Some financial analysts say the collapse of the Silicon Valley bank could increase pressure on central banks to ease interest rate hikes.

Bestinvest private finance analyst Alice Hein said: “The collapse of two US banks in recent days: Silicon Valley Bank and Signature Bank; It is a reminder of the risks that arise when central banks such as the US Federal Reserve aggressively raise interest rates.

“The problem at the heart of SVB’s failure is that it suffered huge losses on its bond investments amid rising US interest rates and a sell-off as their clients — typically tech startups — began to pull money out.”

Ms Hayne said the authorities had acted quickly and hoped HSBC’s £1 deal to take over the UK unit of the failed Silicon Valley Bank (SVB UK) would help restore confidence.



While the failure sent UK bank shares tumbling, it is not a particular threat to UK banks, but rather general jitters across the market, and bank share prices are likely to rebound.

Alice Guy, Interactive Investor

He continued: “After more than a decade of very low interest rates, there is always going to be some downside to a 180-degree turn to a new era of rapidly rising rates.”

Ms Hein said the recent move “should help calm short-term market jitters and may actually provide a boost to the stock market” as it reduces the likelihood of a return to aggressive interest rate hikes.

US Federal Reserve Chairman Jerome Powell has previously hinted that the Fed may raise interest rates sooner than expected.

The next decision of the Bank of England on the base rate is on March 23.

Alice Guy, head of pensions and savings at Interactive Investor, said: “The failure of a Silicon Valley bank is worrying pension investors and bringing back bad memories of the 2008 financial crisis.

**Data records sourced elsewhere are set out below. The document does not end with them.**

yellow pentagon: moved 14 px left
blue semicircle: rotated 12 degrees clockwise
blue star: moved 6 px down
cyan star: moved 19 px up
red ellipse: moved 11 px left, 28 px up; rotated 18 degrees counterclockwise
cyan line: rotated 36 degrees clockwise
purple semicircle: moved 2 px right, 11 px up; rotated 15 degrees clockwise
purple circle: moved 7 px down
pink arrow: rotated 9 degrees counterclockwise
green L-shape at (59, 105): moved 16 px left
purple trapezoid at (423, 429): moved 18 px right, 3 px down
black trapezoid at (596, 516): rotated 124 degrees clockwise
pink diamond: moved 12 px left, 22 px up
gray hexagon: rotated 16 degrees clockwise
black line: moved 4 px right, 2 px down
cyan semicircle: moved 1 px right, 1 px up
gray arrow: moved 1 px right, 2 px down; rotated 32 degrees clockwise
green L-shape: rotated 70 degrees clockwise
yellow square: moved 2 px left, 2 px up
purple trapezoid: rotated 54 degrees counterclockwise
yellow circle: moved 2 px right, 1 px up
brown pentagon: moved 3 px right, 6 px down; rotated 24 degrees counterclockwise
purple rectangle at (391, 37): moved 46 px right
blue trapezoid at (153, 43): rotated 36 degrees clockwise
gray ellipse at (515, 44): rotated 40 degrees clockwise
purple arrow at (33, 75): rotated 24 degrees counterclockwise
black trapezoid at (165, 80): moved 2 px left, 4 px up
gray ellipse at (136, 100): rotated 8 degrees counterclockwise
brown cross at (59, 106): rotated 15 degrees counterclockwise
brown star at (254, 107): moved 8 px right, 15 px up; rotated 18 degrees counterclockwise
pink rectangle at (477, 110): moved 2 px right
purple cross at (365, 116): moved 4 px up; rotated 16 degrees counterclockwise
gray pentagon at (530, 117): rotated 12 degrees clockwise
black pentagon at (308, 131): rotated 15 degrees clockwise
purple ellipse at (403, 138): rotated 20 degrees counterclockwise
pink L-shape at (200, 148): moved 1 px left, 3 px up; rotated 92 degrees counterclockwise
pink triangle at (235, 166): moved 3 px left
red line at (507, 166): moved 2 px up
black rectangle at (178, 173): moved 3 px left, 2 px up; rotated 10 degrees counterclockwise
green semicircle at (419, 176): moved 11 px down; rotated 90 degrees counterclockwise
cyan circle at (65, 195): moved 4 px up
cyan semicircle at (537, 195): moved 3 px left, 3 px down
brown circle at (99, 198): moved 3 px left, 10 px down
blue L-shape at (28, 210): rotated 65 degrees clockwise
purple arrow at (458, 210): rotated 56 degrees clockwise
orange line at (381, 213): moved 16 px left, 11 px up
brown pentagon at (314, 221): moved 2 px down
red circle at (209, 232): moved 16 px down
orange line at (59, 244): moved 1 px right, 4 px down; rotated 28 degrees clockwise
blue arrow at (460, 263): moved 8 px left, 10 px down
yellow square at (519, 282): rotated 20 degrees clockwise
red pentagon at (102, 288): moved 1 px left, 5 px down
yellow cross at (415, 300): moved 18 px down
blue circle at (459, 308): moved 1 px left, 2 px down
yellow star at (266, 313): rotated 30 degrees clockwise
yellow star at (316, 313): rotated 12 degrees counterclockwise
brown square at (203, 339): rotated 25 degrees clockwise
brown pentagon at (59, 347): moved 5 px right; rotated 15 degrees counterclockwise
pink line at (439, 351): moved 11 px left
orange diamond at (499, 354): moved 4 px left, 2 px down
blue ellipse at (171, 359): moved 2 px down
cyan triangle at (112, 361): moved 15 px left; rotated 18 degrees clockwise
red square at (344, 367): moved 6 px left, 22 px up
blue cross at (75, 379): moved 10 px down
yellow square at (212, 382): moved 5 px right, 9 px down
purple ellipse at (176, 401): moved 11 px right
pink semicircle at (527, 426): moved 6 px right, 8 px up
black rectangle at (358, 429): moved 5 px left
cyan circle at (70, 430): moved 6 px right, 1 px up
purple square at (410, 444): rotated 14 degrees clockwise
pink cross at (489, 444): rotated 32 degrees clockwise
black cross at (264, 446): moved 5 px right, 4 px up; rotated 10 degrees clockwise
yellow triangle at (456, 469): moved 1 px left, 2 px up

“But fortunately, SVB’s failure is an isolated incident and is unlikely to have a major impact on investors.

“The UK and US governments acted quickly to shore up the bank and ensure small businesses can access their money this week.

“While the failure has sent UK bank shares down, this is not a specific threat to UK banks, but rather general nervousness in the market, and bank share prices are likely to rebound.

“Since the financial crisis, rules and regulations for banks have been tightened to protect consumers and keep deposits safe.”